School officials, however, dispute whether the city does, in fact, have that right of first refusal, and pointed out Tuesday that, regardless, the city was notified last summer of the plans to develop the former Farnum school site.
In short, the legal battle lines are drawn, with the stakes being the property-management program that the school district views as its best, and perhaps only, method of financing the construction of new schools.
"At this point, this is the only way to raise the dollars to expand the schools and build new ones in the heavily crowded areas," said Tina Dyer, the school district's legal counsel.
Gotch, who favors using the closed-school property for recreational purposes, has requested that the council's Transportation and Land Use Committee examine the feasibility of a citywide acquisition program of the former school sites at the panel's meeting next week.
"I can certainly appreciate the school district's need for revenues," Gotch said. "But I feel strongly that those revenues should not come at the expense of our neighborhoods. Parks, open spaces and schools are the heart of any community. To destroy any of them is to destroy the community."
Saying that he favors the "adoption of a spirit of cooperation rather than confrontation," Gotch called on school officials to work with the city to prevent residential or commercial development on closed-school sites. "I'd like them to just admit that they've made a mistake and reconsider their plans. However, if they don't retreat, if they dig in their heels . . . we may meet in court."
A key point of dispute between the city and school board is whether school officials properly solicited bids for development of the Farnum site.
Under state law, the school board is required to offer to sell or lease closed-school sites to public agencies before seeking bids from private developers, according to the city attorney's memo. The city and other public entities then have 60 days to notify the school district whether they intend to accept that offer.
In a letter sent to the city last July, the school district indicated that it intended to lease the Farnum site for 99 years, adding that it was seeking a minimum annual rent of $250,000. However, city attorneys argue that that letter did not constitute proper notification of the city's right of first refusal, because it did not specify that state law gave the city the right to purchase the property at a fraction of the market rate, provided that the land is used for recreational purposes.
The school district's attorneys, however, argued that it had complied with state law via the July, 1985, letter. Further, school officials contend that, in regard to the proposed Farnum lease, the city did not even have the right of first refusal.
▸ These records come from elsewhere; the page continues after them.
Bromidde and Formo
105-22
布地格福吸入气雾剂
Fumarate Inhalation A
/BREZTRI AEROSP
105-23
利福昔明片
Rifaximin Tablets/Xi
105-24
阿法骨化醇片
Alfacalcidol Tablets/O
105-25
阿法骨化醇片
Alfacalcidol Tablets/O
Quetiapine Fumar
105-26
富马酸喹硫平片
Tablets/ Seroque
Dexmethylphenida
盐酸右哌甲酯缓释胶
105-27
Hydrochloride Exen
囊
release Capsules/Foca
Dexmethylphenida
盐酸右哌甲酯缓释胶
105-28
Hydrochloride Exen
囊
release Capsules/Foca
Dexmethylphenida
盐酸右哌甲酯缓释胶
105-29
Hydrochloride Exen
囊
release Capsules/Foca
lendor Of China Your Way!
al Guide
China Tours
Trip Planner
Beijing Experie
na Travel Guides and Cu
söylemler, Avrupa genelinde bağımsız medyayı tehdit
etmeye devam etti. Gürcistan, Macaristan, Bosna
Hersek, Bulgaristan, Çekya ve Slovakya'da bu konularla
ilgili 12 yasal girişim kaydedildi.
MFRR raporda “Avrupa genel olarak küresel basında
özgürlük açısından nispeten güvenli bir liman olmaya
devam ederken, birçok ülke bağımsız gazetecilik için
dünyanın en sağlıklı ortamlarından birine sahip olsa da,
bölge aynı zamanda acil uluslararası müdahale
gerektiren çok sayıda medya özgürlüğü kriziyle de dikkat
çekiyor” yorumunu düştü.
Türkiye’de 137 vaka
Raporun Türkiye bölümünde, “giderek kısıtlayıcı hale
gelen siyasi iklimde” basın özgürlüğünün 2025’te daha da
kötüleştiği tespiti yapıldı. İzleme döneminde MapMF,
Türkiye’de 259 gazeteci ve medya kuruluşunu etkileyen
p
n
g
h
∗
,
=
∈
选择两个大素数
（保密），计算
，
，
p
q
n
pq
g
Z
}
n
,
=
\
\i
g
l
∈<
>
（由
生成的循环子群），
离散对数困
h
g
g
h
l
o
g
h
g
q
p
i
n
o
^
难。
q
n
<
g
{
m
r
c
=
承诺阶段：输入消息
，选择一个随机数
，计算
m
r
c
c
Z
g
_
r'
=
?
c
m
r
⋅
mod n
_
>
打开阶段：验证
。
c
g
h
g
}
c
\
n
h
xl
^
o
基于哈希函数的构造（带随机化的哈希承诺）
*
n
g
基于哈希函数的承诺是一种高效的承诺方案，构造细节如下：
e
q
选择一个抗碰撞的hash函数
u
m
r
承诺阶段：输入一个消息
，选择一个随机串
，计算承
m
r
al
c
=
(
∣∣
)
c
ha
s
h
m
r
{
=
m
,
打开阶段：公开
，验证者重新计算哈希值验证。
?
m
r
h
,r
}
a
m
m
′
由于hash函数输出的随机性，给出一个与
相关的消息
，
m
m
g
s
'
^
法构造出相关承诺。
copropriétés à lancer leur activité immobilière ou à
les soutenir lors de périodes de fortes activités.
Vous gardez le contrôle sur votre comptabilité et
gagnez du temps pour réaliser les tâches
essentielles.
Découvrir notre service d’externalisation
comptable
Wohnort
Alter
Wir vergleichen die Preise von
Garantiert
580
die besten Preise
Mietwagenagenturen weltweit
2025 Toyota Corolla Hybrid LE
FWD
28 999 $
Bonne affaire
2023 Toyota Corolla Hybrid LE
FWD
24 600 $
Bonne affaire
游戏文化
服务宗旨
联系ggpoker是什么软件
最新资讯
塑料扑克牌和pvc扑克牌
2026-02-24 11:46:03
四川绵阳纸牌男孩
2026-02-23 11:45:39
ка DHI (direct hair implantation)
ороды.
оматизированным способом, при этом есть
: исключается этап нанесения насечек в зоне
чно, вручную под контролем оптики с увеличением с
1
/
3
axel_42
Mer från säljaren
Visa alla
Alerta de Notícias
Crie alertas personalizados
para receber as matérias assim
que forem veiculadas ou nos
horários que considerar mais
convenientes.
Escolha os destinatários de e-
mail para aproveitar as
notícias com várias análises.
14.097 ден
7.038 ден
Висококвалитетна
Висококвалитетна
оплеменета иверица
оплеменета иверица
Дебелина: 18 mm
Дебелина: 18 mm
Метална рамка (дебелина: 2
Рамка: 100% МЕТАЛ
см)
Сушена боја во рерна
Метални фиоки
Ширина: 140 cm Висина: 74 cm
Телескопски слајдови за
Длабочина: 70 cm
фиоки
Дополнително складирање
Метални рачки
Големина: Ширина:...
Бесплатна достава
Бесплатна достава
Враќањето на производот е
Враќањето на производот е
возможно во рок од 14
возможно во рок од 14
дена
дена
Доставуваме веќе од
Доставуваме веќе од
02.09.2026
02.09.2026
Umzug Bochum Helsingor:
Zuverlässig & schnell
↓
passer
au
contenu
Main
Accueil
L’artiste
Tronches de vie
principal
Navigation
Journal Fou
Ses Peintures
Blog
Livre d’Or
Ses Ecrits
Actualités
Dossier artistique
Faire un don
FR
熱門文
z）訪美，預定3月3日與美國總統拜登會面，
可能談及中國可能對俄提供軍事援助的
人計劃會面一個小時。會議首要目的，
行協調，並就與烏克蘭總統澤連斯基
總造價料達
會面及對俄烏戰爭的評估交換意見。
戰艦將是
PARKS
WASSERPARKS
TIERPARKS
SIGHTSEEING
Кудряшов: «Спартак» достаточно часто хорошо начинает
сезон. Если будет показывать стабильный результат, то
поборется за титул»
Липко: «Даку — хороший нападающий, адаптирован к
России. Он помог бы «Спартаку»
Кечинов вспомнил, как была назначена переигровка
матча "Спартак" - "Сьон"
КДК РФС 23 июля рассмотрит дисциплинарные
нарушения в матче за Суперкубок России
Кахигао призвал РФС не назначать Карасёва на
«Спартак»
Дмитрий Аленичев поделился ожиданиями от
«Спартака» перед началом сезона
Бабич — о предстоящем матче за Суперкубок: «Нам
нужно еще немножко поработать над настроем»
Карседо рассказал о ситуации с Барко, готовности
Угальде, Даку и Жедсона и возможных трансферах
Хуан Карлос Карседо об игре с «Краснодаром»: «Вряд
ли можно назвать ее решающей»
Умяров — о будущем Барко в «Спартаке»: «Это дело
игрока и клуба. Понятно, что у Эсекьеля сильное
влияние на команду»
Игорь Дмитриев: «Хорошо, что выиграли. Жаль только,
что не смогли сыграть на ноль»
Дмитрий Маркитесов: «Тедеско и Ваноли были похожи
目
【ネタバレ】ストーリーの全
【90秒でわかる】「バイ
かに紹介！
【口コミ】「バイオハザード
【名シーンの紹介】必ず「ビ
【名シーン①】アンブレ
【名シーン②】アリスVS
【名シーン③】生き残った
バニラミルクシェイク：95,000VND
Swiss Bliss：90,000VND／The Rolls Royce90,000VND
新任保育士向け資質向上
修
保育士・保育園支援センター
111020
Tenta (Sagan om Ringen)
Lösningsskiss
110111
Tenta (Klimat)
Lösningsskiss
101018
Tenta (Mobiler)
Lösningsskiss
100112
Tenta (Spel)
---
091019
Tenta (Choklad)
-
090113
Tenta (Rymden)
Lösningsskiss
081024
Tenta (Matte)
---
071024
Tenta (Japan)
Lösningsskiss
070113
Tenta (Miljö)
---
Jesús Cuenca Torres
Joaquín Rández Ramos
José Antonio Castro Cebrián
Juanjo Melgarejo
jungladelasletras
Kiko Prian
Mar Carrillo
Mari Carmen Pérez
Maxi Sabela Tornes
In support of that contention, Dyer cites a provision of the state Education Code that specifies that cities, or other public entities, have the first chance to purchase former school sites only if "no other available publicly owned land in the vicinity of the school site is adequate to meet the existing and foreseeable needs of the community for playground, playing field, or other outdoor recreational and open-space purposes."
The city attorney's memo states: "Apparently, the school district has concluded that the City of San Diego has not made (such) a determination." Part of the purpose behind next week's council committee meeting is to attempt to close that possible legal loophole by, presumably, a council finding to the effect that no other suitable property is available near the Farnum site.
J.V. Ward, the school board's director of property management, said Tuesday that, in addition to the former Dana and Farnum sites, about a dozen other closed schools throughout the city also are being contemplated for development.
"We're not getting money from the state, and the developer fees are inadequate," Dyer said.
Money also could be a potential problem for the city, if the council attempts to purchase some of the closed-school sites.
"It would be impossible to speculate where the money would come from," Gotch said, noting that costs would fluctuate dramatically depending on whether the sites were purchased or leased. "But the costs would be minuscule compared to the community benefit. If it becomes possible to acquire those sites, I'm confident that we could make the necessary decisions and that the money would be forthcoming."